Mes yeux s’écartent. Je ne vois qu’un amoncellement de feuilles. Dans un environnement si hostile, les enfants apprennent très tôt à détecter les dangers. Personne n’a un tel souci en forêt à La Tuque.

  • « Là, devant vous, il y a un serpent! »

À force d’efforts, j’y parviens enfin. Et la route continue.

La Vallée du Rift

Quelques années plus tard, j’ai eu l’idée d’aller explorer une vaste étendue située au sud de la paroisse de Géty. Il s’agit d’un petit segment de la Vallée du Rift qui s’étend du sud du Mozambique jusqu’en Syrie. Il s’agit d’une profonde crevasse entre deux plaques de la croûte terrestre. Une descente épique nous attendait. Heureusement, nous avions deux bons guides.

C’est un paysage à couper le souffle.
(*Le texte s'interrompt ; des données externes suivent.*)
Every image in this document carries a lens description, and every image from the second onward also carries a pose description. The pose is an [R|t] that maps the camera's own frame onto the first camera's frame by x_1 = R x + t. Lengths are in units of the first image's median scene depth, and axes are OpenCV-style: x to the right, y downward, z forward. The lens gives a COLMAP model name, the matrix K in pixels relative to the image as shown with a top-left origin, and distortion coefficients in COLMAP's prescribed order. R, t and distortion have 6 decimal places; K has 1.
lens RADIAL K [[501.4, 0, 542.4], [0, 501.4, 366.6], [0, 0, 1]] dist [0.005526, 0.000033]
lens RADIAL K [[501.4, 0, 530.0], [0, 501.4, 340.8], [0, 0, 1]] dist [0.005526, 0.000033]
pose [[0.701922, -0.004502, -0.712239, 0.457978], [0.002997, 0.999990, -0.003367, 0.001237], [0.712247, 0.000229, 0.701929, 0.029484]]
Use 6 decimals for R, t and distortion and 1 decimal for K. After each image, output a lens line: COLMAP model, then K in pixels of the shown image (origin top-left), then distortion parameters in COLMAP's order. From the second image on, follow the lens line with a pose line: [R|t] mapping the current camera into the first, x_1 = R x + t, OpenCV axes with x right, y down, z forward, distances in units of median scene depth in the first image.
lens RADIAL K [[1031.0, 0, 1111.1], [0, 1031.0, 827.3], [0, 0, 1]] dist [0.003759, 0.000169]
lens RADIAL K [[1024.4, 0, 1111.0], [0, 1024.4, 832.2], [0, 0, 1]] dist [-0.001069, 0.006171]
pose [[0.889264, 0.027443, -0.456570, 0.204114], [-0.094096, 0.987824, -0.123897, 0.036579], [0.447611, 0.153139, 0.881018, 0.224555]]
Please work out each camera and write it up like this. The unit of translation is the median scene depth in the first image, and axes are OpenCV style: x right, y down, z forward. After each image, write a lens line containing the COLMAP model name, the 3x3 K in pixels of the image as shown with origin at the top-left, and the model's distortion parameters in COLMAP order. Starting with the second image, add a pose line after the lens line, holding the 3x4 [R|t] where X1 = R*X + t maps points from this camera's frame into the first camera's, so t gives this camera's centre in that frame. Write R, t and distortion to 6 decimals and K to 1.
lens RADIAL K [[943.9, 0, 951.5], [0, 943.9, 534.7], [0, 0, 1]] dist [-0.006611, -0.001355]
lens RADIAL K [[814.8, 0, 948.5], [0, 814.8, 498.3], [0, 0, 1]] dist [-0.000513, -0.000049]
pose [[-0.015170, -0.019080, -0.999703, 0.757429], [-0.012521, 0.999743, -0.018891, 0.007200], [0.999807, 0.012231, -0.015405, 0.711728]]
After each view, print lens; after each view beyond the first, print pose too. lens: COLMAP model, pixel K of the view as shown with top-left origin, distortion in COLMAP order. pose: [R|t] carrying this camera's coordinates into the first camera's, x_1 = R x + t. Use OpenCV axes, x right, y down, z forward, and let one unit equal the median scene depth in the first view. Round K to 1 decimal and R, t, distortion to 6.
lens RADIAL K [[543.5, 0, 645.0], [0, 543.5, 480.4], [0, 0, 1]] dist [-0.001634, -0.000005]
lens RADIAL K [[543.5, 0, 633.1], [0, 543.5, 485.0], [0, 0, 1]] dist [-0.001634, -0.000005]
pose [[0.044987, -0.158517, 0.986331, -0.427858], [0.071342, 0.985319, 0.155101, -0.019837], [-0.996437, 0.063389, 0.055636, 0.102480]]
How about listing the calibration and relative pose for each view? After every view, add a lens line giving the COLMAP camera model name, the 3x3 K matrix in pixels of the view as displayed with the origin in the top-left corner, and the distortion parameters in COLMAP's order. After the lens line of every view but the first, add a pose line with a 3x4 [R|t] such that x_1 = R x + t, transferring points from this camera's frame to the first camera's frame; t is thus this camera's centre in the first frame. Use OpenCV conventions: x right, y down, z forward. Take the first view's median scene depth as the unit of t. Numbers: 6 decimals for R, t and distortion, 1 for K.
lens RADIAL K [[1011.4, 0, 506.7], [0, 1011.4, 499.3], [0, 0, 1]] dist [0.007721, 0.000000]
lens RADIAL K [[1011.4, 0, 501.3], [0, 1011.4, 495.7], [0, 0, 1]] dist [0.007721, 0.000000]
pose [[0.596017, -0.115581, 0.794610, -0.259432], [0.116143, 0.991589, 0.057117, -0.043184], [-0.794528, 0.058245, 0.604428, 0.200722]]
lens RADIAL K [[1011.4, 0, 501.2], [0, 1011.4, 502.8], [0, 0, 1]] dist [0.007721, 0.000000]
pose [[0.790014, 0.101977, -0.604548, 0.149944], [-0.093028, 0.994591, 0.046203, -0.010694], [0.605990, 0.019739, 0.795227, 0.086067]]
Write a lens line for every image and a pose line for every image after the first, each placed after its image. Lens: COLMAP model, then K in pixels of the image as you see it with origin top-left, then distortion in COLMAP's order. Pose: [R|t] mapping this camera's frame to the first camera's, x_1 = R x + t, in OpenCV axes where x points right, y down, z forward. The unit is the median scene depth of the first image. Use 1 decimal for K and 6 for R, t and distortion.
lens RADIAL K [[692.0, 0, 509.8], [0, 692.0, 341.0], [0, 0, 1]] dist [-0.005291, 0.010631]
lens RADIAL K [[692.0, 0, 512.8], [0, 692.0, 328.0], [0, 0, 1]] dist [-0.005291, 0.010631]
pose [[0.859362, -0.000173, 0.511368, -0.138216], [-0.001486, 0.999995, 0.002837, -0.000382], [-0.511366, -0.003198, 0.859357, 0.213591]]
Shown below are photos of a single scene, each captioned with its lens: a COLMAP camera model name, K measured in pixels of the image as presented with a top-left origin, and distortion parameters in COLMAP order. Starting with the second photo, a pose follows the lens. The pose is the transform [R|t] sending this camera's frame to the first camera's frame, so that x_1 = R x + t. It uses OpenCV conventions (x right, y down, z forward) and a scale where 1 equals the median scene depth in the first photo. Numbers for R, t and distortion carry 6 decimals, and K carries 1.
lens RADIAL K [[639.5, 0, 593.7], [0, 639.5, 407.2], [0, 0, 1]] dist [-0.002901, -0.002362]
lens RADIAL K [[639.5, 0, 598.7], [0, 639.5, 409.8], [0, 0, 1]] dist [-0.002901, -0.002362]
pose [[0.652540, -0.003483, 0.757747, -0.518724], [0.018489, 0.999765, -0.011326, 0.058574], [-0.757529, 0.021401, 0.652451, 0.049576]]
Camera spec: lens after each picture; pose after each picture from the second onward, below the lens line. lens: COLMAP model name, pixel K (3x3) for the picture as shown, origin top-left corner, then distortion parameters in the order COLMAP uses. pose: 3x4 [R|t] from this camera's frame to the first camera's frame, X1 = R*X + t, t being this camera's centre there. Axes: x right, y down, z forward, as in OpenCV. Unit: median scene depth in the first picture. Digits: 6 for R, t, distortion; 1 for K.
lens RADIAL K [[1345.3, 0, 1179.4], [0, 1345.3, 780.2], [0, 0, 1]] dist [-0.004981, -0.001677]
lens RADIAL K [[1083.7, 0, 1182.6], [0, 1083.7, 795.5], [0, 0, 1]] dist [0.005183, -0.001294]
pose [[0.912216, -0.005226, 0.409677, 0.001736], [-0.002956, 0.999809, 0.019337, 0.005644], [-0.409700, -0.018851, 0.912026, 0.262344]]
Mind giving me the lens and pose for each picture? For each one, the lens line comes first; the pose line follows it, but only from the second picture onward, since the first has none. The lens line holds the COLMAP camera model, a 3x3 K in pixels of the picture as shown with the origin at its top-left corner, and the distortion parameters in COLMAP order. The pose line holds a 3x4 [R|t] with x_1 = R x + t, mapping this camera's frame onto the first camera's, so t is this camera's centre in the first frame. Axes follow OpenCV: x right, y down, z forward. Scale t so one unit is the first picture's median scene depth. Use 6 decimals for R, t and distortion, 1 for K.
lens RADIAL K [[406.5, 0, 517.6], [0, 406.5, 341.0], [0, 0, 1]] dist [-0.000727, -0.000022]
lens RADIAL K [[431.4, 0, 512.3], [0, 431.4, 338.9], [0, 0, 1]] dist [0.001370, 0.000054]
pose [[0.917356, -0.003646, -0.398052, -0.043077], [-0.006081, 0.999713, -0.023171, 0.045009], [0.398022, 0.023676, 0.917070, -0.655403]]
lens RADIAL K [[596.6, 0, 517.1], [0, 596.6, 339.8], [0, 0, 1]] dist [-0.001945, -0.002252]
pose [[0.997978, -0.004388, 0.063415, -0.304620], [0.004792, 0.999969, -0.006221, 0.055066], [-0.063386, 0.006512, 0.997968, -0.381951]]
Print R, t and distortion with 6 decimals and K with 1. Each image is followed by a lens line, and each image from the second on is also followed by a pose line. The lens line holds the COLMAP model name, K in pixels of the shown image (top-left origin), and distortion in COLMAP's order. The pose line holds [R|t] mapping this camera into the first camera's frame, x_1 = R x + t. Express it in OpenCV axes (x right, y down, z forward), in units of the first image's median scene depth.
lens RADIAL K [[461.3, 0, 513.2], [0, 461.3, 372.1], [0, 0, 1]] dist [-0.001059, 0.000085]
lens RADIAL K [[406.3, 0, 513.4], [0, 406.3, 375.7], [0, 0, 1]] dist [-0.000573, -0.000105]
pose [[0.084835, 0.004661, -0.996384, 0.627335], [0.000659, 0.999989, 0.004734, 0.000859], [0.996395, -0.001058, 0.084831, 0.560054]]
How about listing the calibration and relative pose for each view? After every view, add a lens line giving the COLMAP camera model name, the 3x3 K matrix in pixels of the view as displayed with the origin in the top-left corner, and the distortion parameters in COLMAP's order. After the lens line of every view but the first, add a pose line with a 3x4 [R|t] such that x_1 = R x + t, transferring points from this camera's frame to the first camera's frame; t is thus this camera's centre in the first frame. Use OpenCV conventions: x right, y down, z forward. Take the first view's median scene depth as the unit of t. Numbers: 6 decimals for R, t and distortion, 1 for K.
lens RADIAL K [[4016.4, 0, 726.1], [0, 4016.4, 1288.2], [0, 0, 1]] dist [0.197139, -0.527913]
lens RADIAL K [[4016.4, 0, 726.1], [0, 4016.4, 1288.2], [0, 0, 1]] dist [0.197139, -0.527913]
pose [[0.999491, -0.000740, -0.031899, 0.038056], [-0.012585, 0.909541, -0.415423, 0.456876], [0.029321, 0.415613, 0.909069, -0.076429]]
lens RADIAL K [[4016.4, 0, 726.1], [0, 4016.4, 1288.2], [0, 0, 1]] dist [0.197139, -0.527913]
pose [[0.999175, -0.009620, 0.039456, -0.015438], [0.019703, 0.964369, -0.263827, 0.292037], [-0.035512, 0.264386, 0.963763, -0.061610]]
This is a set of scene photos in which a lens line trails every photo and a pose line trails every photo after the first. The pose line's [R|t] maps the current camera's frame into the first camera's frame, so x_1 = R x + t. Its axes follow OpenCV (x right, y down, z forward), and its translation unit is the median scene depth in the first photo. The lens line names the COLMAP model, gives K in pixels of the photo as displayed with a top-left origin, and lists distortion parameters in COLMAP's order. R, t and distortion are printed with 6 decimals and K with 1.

Au début, le sentier est relativement facile. Puis, il emprunte les escarpements de pics sculptés par l’érosion depuis des milliers d’années et hauts de plusieurs dizaines de mètres, à droite et à gauche. Nous avons pris toute la journée pour atteindre la rivière Semeliki qui serpente au pied de la montagne.

Épuisés, avec mon confrère Malaki, nous avons trouvé refuge dans un petit village tard la nuit. Le lendemain matin, nous avons eu le privilège de manger quelques petits poissons qu’on appelle kapenta, accompagnés du traditionnel bugali, la pâte de manioc. Nous avons de nouveau dormi le reste de la journée. Au menu du soir, de nouveau des kapenta. Ce sont de petites sardines d’eau douce de la famille des clupéidés. La variété des mets est fortement limitée dans ces lieux de vive chaleur, éloignés des centres urbains et difficiles d’accès. Bref, ce soir-là, jambes allongées, assit à même le sol aux côtés de la maman qui nous accueillait si généreusement, nous entamons une conversation.

  • « Pourquoi ne restez-vous pas avec nous, mon père ? »
  • « Et bien, lui répondis-je, une manière très simple de m’inciter à rester avec vous, c’est de tout simplement cacher mes souliers. Moi, je suis incapable de marcher sans souliers comme vous le faites. Vous marchez pieds nus depuis votre enfance et vous êtes habituée. Dans cette vallée, le sable est tellement chaud que je me brûlerais les pieds sans cesse. Sans souliers, je suis prisonnier, incapable de bouger. »

Pour bien illustrer mon propos, je lui montre le dessous de mon pied gauche et l’invite à me toucher. Un peu craintive, elle approche lentement son doigt et exerce une légère pression. Elle s’éclate de rire.

  • « Oh! C’est comme la peau d’un bébé! »

Nous avons apprécié cette pause de 36 heures avant d’attaquer l’ascension de la montagne aux allures d’un géant, haute de 1000 mètres. En passant, je me réjouis de lire une annonce sur le devant d’un bar. La boisson offerte est une faible bière alcoolisée à base d’un fruit typiquement local. Le nom de ce bar est « Umaskini si zambi! » Traduction : « la pauvreté n’est pas un péché! ».

Prenons soin de nos pieds! Prenons soin des uns des autres, au nom de Jésus.